** Data listing **
☆ ☆ ☆ ☆

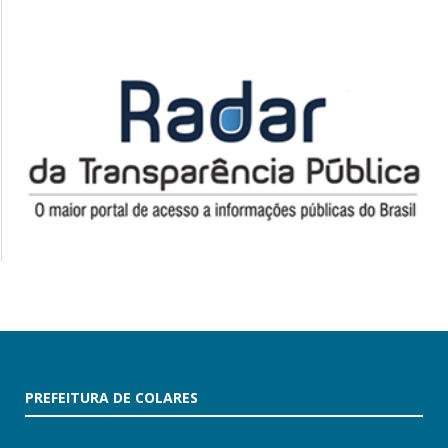
PREFEITURA DE COLARES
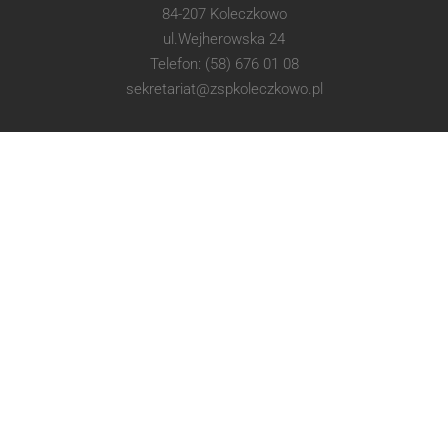
84-207 Koleczkowo
ul.Wejherowska 24
Telefon: (58) 676 01 08
sekretariat@zspkoleczkowo.pl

☆ ☆ ☆ ☆

Above are the records; give them all again exactly, apart from the pictures.

PREFEITURA DE COLARES
84-207 Koleczkowo
ul.Wejherowska 24
Telefon: (58) 676 01 08
sekretariat@zspkoleczkowo.pl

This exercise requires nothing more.